For many of us, it was the emotions and images this music conjured up that drove us to play an instrument. For me, there was very little video available to see at the time, so these mental images had a lot to do with my approach to the bass. Unfortunately, many of them were less than conducive to good bass playing.

Playing and emoting are not the same thing. Mainly because emoting is feeling and playing is doing. This isn’t to say that they aren’t related and intertwined with one another. I don’t think that anyone would argue that an unemotional performance is generally not a good one. But I think understanding how the emotion of the performance, the emotion felt by the listener, and your original emotional impetus for playing the music differ.

The emotions you feel when you play will not necessarily lead you to do the things you need to do to in order to make your audience feel the emotion you want them to feel. This isn’t to say that you shouldn’t be feeling emotion when you play. It’s simply to say that you need to deal with the reality of how you play something in order ensure the desired result. In fact for many, simply focusing on the emotion behind the music gets them doing what they need to do. This is probably most often because those people already know what to do on some level, and are simply wrapped up in the mechanics of doing it. Ironically for others, when the emotion is spurious, it can impede your ability to understand how what you’re playing is being received. When that happens, as it often does, you need to question what’s driving the emotion. The goal being to separate the non-pertinent emotion you’re feeling from the task you’re trying to perform so that you can focus on learning to DO what you’re not DOING in order get the FEELING you want. Time to practice!

If you’ve ever walked away from a gig with memories of brilliant moments and deep emotional catharsis you can understand how powerful the images and sensations of those moments can be. But the reality is that you felt that way because of what you did. You did not do what you did because of how you felt. And so, in order to feel that way again, you need to do what you did again. It’s as simple as that. Let’s break it down to a single musical passage. Upon playing it you, and your audience, said, “that was GORGEOUS!” Your memory of this is reflective emotion. If you reflect on this the next time you go to play the passage, you won’t be paying any attention to doing what you need to do in order to play the passage and get that result again. You almost certainly WON’T get the same result. But if your focus is on what you need to do in the here and now, you have every chance at not only feeling what you felt again, but also having the audience feel it right along with you.

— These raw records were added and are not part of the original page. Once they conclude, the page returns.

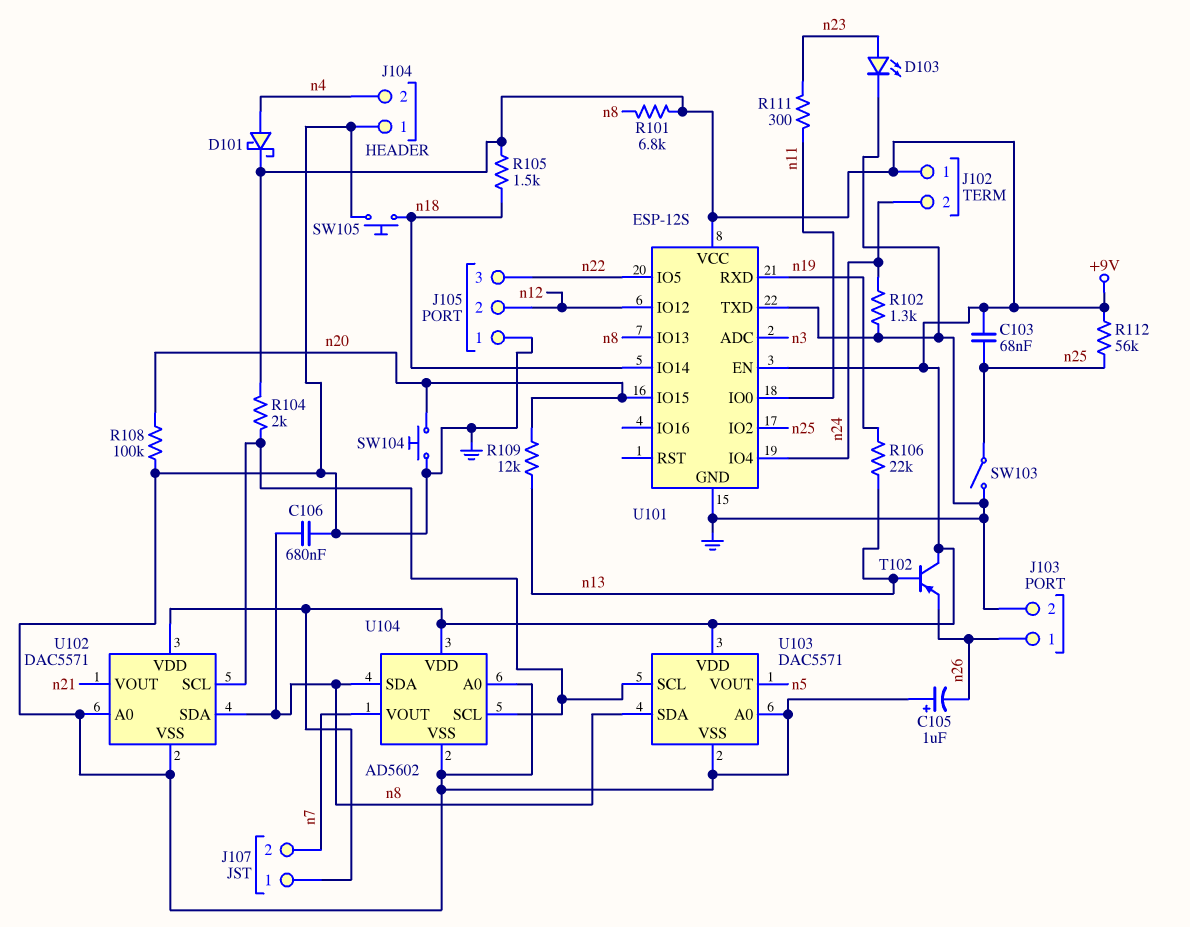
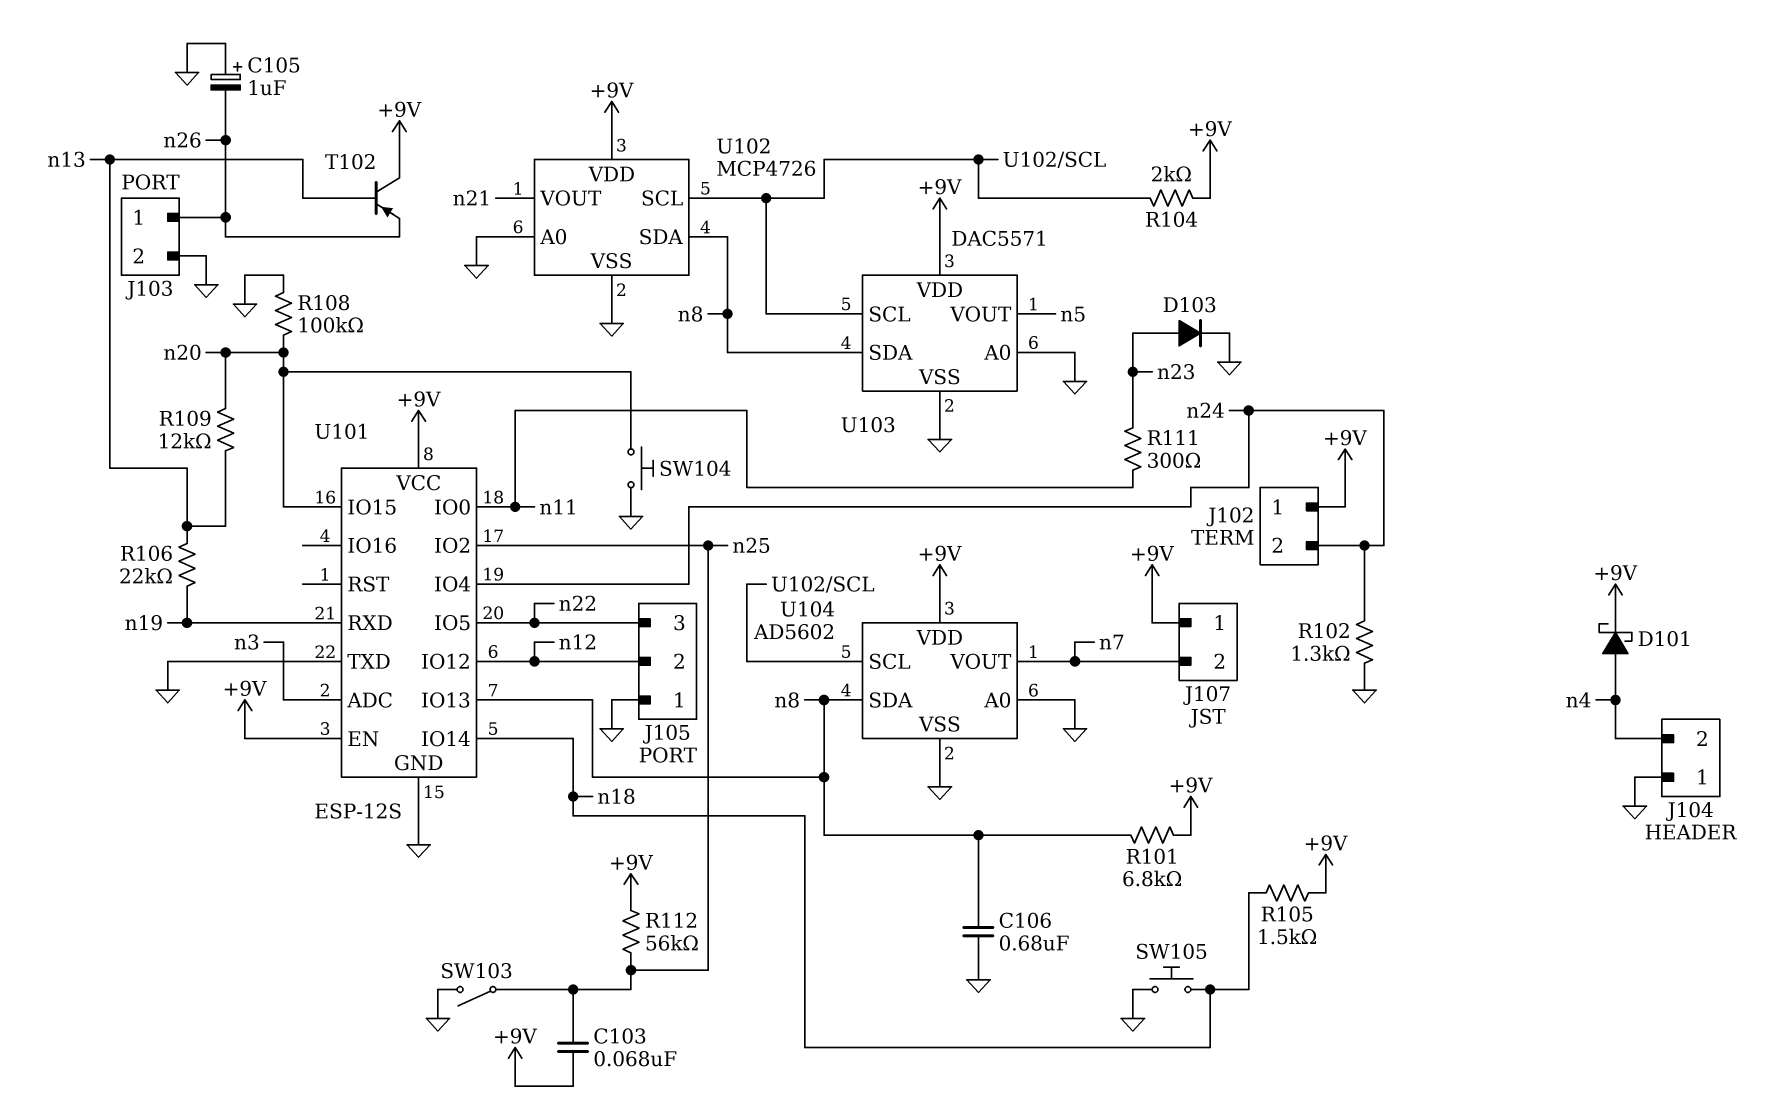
D103: LED (A n23, K GND) -> diode (A n23, K GND)
U102: DAC5571 -> MCP4726

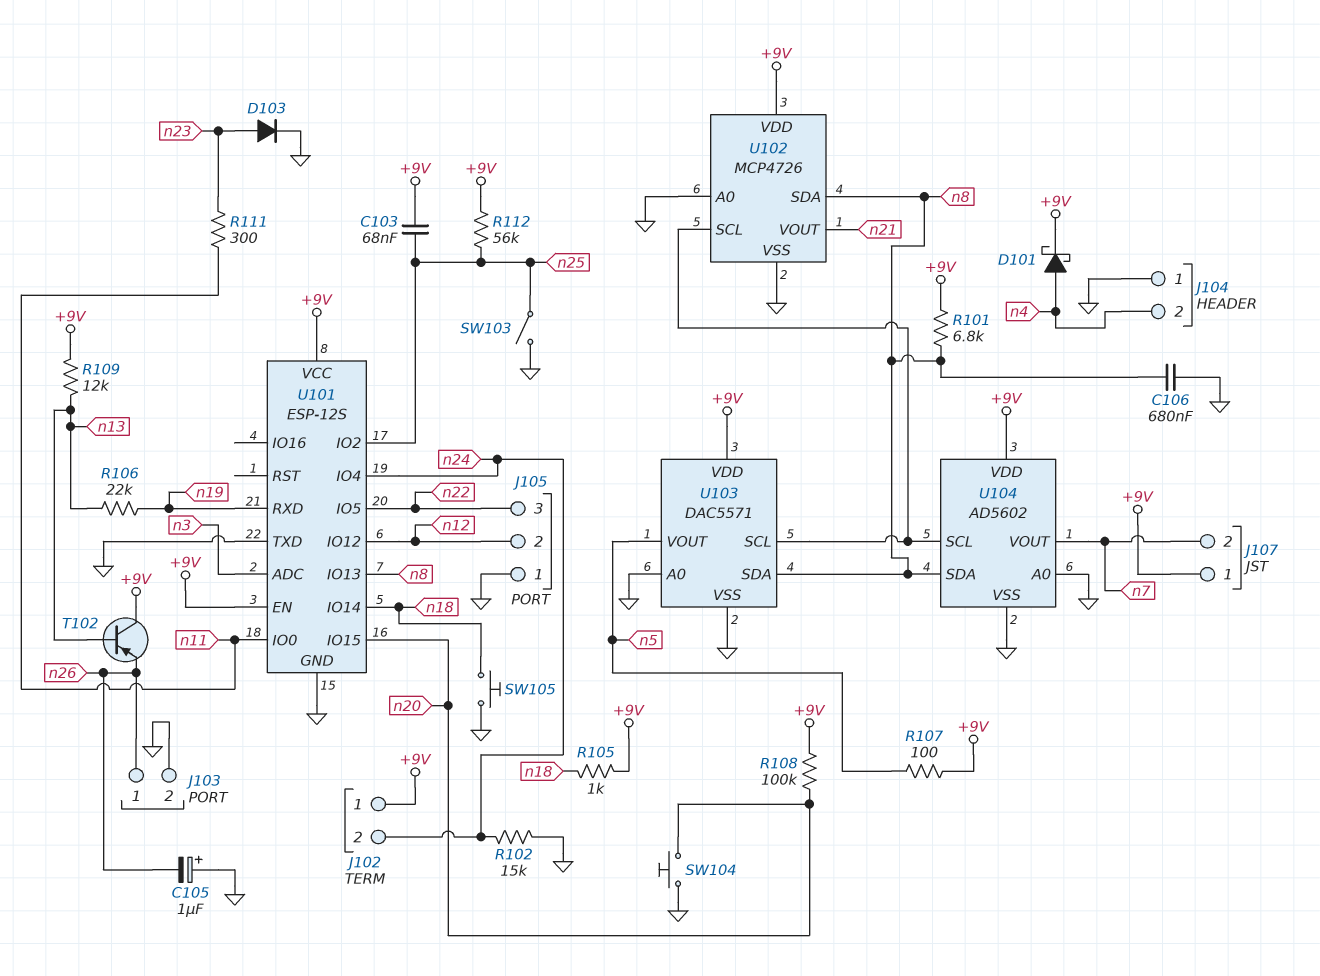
R102: 1.3k (GND, n24) -> 15k (GND, n24)
R104: 2k (+9V, U102/SCL) -> none
R105: 1.5k (+9V, n18) -> 1k (+9V, n18)
R107: none -> 100 (+9V, n5)
R108: 100k (GND, n20) -> 100k (+9V, n20)
R109: 12k (n13, n20) -> 12k (+9V, n13)

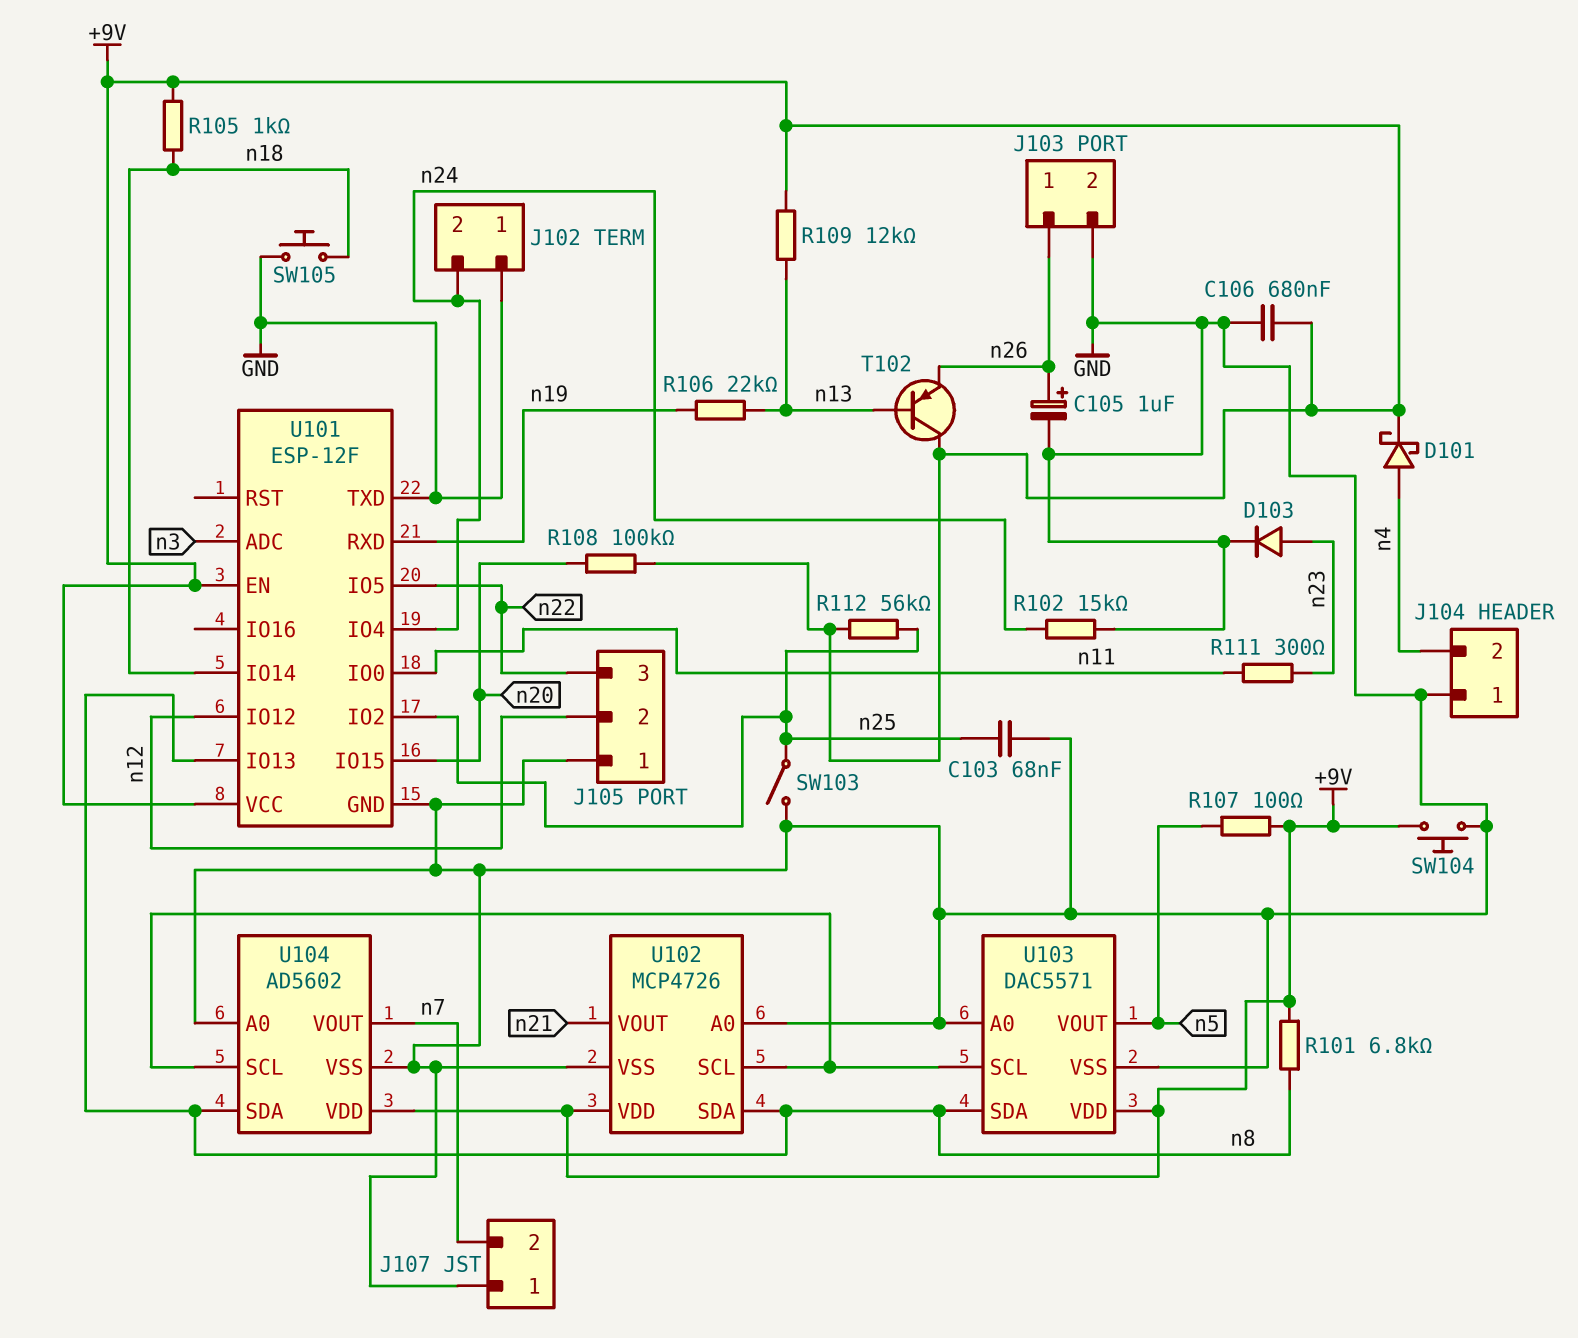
C103: 68nF (+9V, n25) -> 68nF (GND, n25)
C105: 1uF (plus GND, minus n26) -> 1uF (plus n26, minus GND)
C106: 680nF (GND, n8) -> 680nF (+9V, GND)
J102 pin 1: +9V -> GND
J107 pin 1: +9V -> GND
SW104: button (GND, n20) -> button (+9V, GND)
U101: ESP-12S -> ESP-12F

Taking the time to record yourself and listen to it objectively is a great way to establish where you really are. But listening to yourself objectively is difficult when you’re searching for a subjective response from someone else. But a good place to start is where you purge your mind of preconceptions and imagined responses of others. Make sure there’s not an image of a person, or a memory of an experience floating around in the back of your mind, posing as some sort of self-imposed benchmark. Listen to what you played and decide if represents your feelings. You are the maker of your music, and you know what you want to say. There’s no need to stress yourself out over imagined challenges. I think the real ones are enough for most of us.